4

I have a String which contains some special characters and white spaces as well. I want to remove white spaces and special character. I am doing it as:

String str = "45,%$^ Sharma%$&^,is,46&* a$# Java#$43 Developer$#$^ in#$^ CST&^* web*&(,but he%^&^% wants to move@!$@# to another team";
System.out.println(str.replaceAll("[^a-zA-Z]", " ").replaceAll("\\s+", " "));

Output:

sharma is a Java Developer in CST web but he wants to move to another team

Can I do this using single operation?

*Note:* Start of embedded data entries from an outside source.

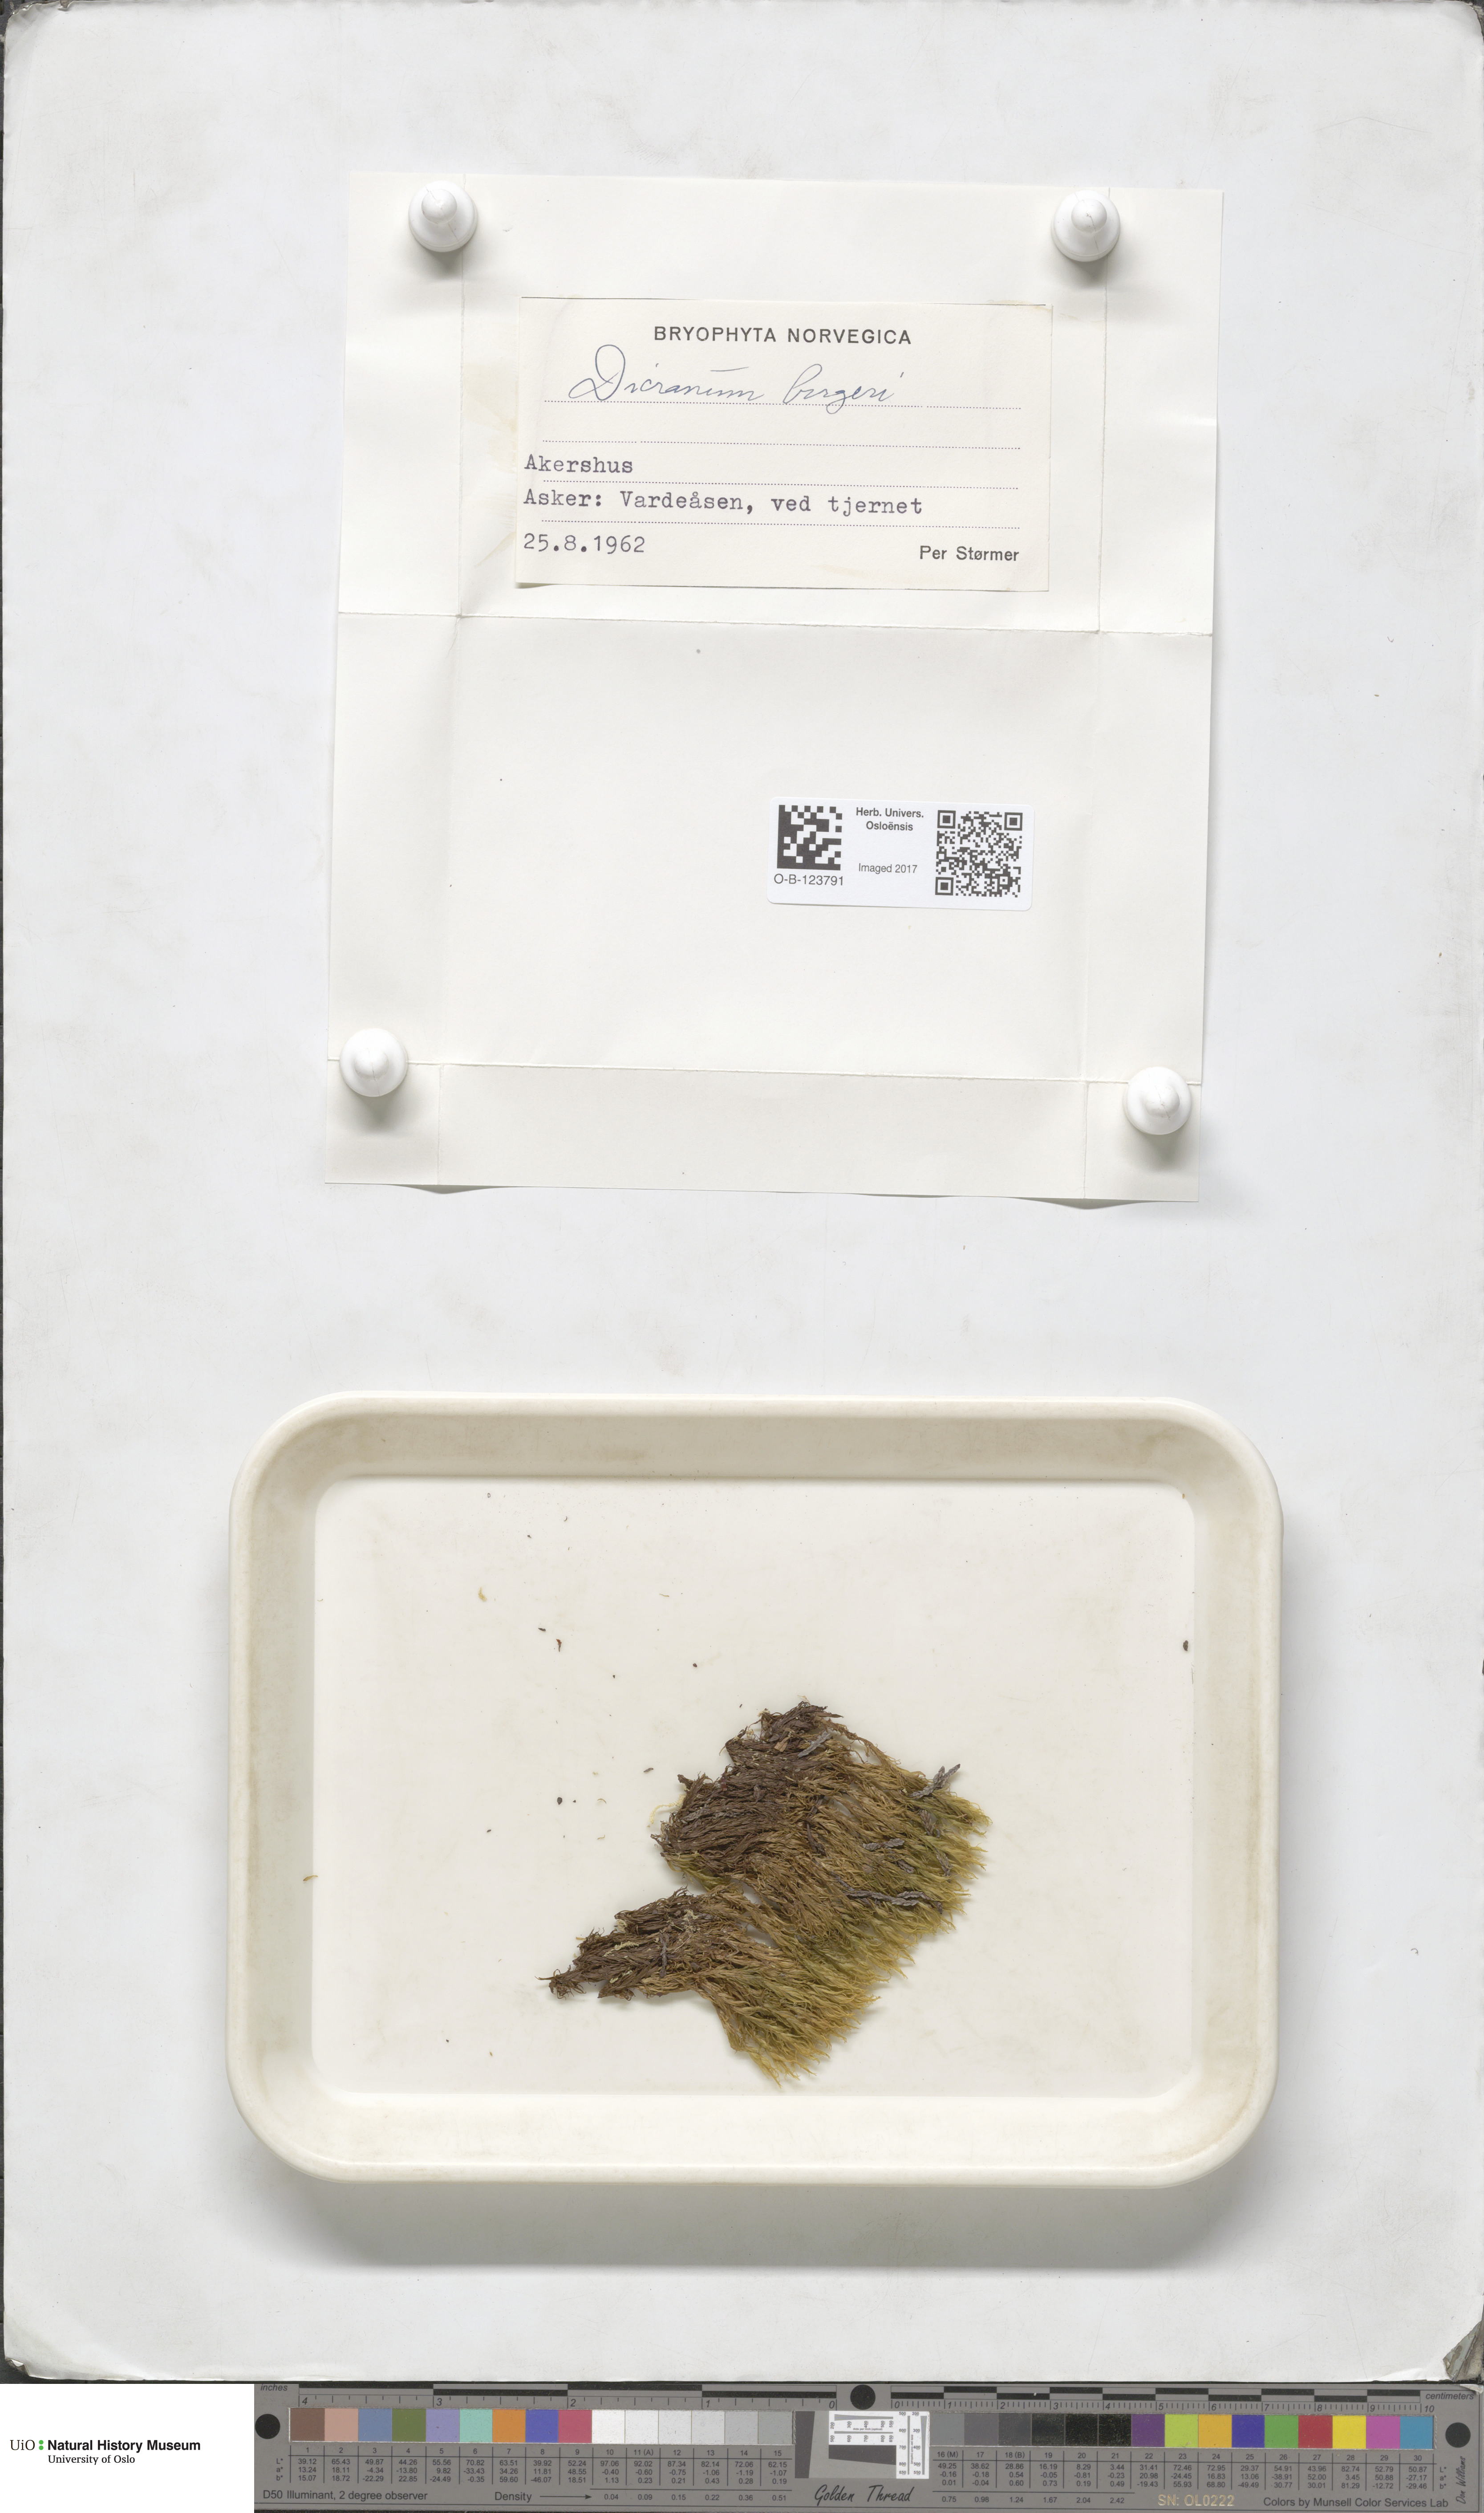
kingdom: Plantae
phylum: Bryophyta
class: Bryopsida
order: Dicranales
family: Dicranaceae
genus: Dicranum
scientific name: Dicranum undulatum
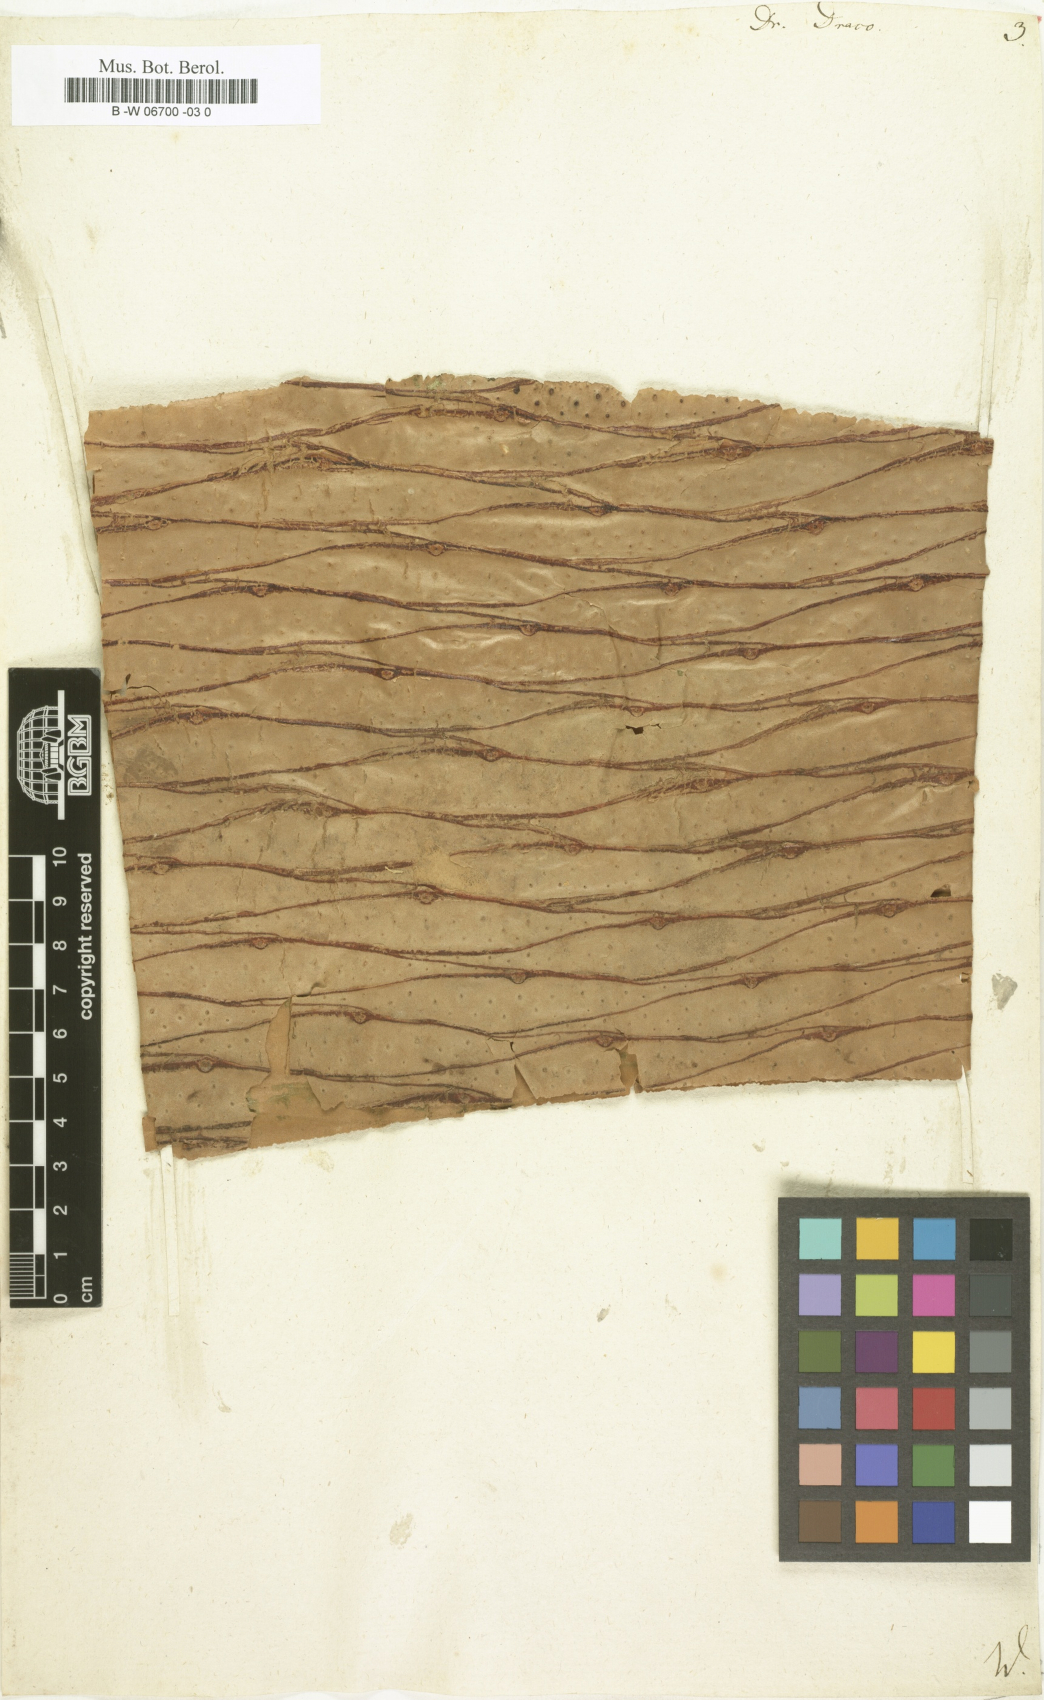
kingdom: Plantae
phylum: Tracheophyta
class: Liliopsida
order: Asparagales
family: Asparagaceae
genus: Dracaena
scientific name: Dracaena draco
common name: Canary island dragon tree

How?

Peter Mortensen
  • 30,738
  • 21
  • 105
  • 131
Devendra
  • 1,864
  • 6
  • 29
  • 49
  • possible duplicate of [replace special characters in string in java](http://stackoverflow.com/questions/2608205/replace-special-characters-in-string-in-java) – Joe Sep 12 '14 at 13:40

4 Answers4

20

Replace any sequence of non-letters with a single white space:

str.replaceAll("[^a-zA-Z]+", " ")

You also might want to apply trim() after the replace.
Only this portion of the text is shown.